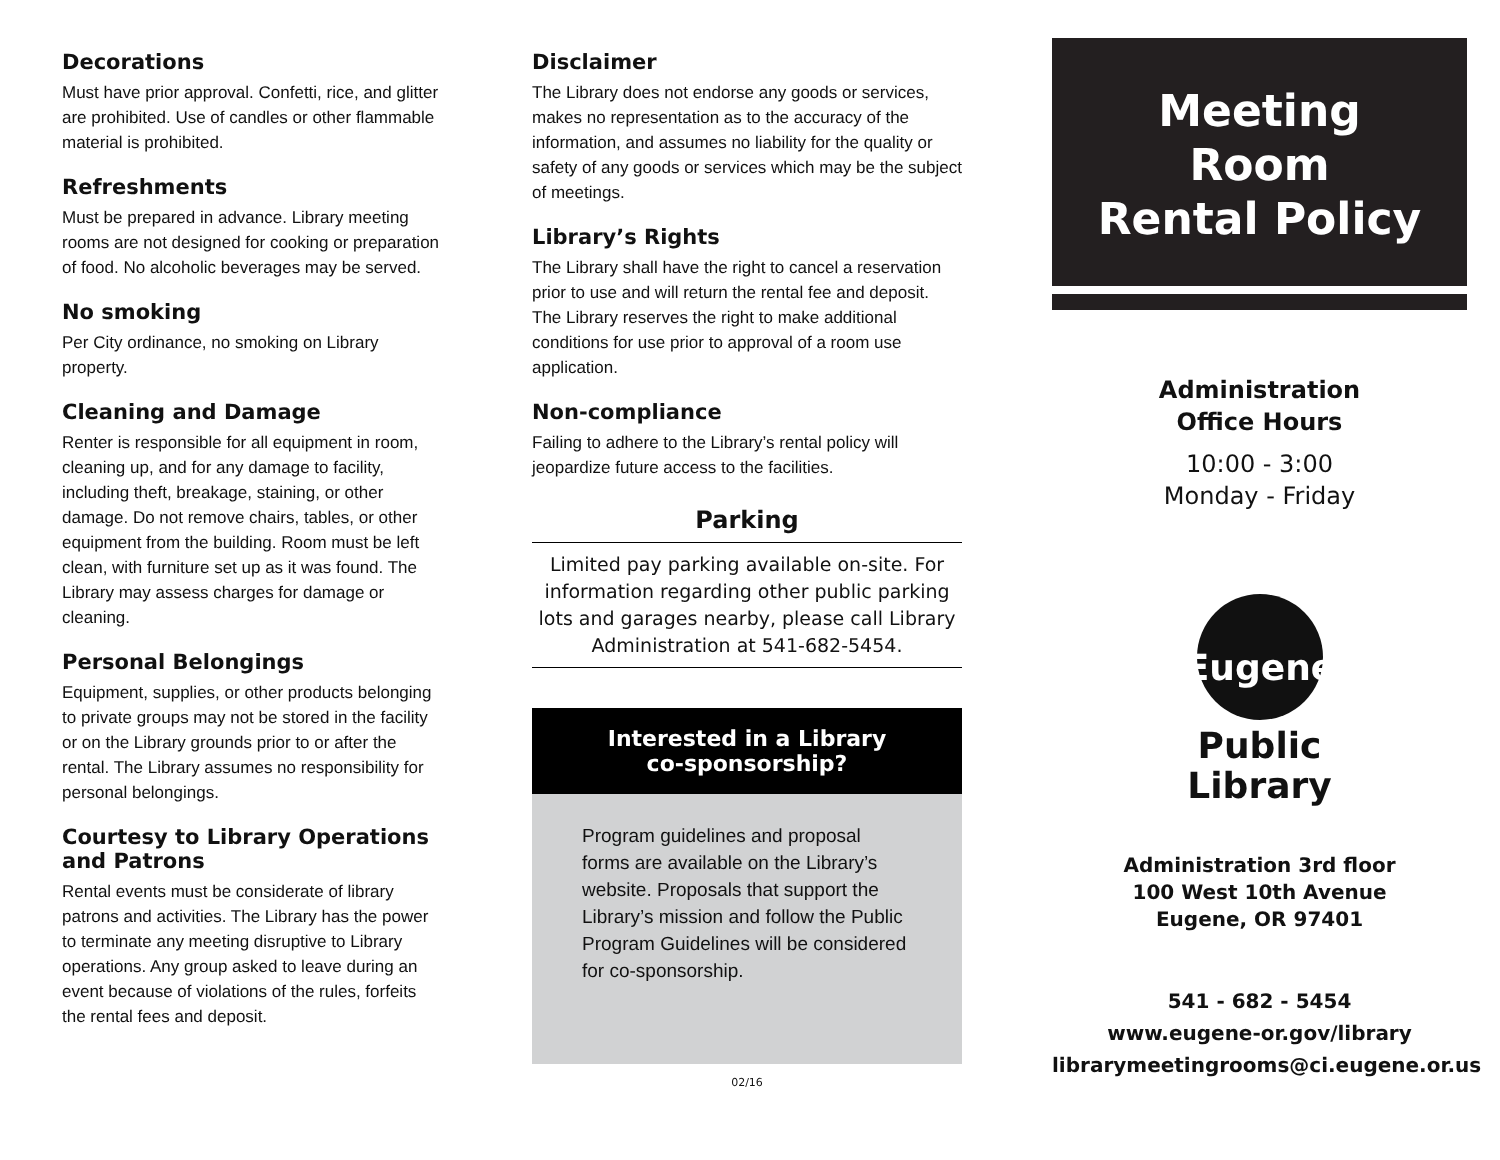Decorations
Must have prior approval. Confetti, rice, and glitter are prohibited. Use of candles or other flammable material is prohibited.
Refreshments
Must be prepared in advance. Library meeting rooms are not designed for cooking or preparation of food. No alcoholic beverages may be served.
No smoking
Per City ordinance, no smoking on Library property.
Cleaning and Damage
Renter is responsible for all equipment in room, cleaning up, and for any damage to facility, including theft, breakage, staining, or other damage. Do not remove chairs, tables, or other equipment from the building. Room must be left clean, with furniture set up as it was found. The Library may assess charges for damage or cleaning.
Personal Belongings
Equipment, supplies, or other products belonging to private groups may not be stored in the facility or on the Library grounds prior to or after the rental. The Library assumes no responsibility for personal belongings.
Courtesy to Library Operations and Patrons
Rental events must be considerate of library patrons and activities. The Library has the power to terminate any meeting disruptive to Library operations. Any group asked to leave during an event because of violations of the rules, forfeits the rental fees and deposit.
Disclaimer
The Library does not endorse any goods or services, makes no representation as to the accuracy of the information, and assumes no liability for the quality or safety of any goods or services which may be the subject of meetings.
Library’s Rights
The Library shall have the right to cancel a reservation prior to use and will return the rental fee and deposit. The Library reserves the right to make additional conditions for use prior to approval of a room use application.
Non-compliance
Failing to adhere to the Library’s rental policy will jeopardize future access to the facilities.
Parking
Limited pay parking available on-site. For information regarding other public parking lots and garages nearby, please call Library Administration at 541-682-5454.
Interested in a Library
co-sponsorship?
Program guidelines and proposal forms are available on the Library’s website. Proposals that support the Library’s mission and follow the Public Program Guidelines will be considered for co-sponsorship.
02/16
Meeting
Room
Rental Policy
Administration
Office Hours
10:00 - 3:00
Monday - Friday
Eugene
Public
Library
Administration 3rd floor
100 West 10th Avenue
Eugene, OR 97401
541 - 682 - 5454
www.eugene-or.gov/library
librarymeetingrooms@ci.eugene.or.us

^^^^^^^^

> [Work to be completed]: Print the material verbatim; drop the pictures.

> [Answer space]:
Decorations
Must have prior approval. Confetti, rice, and glitter are prohibited. Use of candles or other flammable material is prohibited.
Refreshments
Must be prepared in advance. Library meeting rooms are not designed for cooking or preparation of food. No alcoholic beverages may be served.
No smoking
Per City ordinance, no smoking on Library property.
Cleaning and Damage
Renter is responsible for all equipment in room, cleaning up, and for any damage to facility, including theft, breakage, staining, or other damage. Do not remove chairs, tables, or other equipment from the building. Room must be left clean, with furniture set up as it was found. The Library may assess charges for damage or cleaning.
Personal Belongings
Equipment, supplies, or other products belonging to private groups may not be stored in the facility or on the Library grounds prior to or after the rental. The Library assumes no responsibility for personal belongings.
Courtesy to Library Operations and Patrons
Rental events must be considerate of library patrons and activities. The Library has the power to terminate any meeting disruptive to Library operations. Any group asked to leave during an event because of violations of the rules, forfeits the rental fees and deposit.
Disclaimer
The Library does not endorse any goods or services, makes no representation as to the accuracy of the information, and assumes no liability for the quality or safety of any goods or services which may be the subject of meetings.
Library’s Rights
The Library shall have the right to cancel a reservation prior to use and will return the rental fee and deposit. The Library reserves the right to make additional conditions for use prior to approval of a room use application.
Non-compliance
Failing to adhere to the Library’s rental policy will jeopardize future access to the facilities.
Parking
Limited pay parking available on-site. For information regarding other public parking lots and garages nearby, please call Library Administration at 541-682-5454.
Interested in a Library
co-sponsorship?
Program guidelines and proposal forms are available on the Library’s website. Proposals that support the Library’s mission and follow the Public Program Guidelines will be considered for co-sponsorship.
02/16
Meeting
Room
Rental Policy
Administration
Office Hours
10:00 - 3:00
Monday - Friday
Eugene
Public
Library
Administration 3rd floor
100 West 10th Avenue
Eugene, OR 97401
541 - 682 - 5454
www.eugene-or.gov/library
librarymeetingrooms@ci.eugene.or.us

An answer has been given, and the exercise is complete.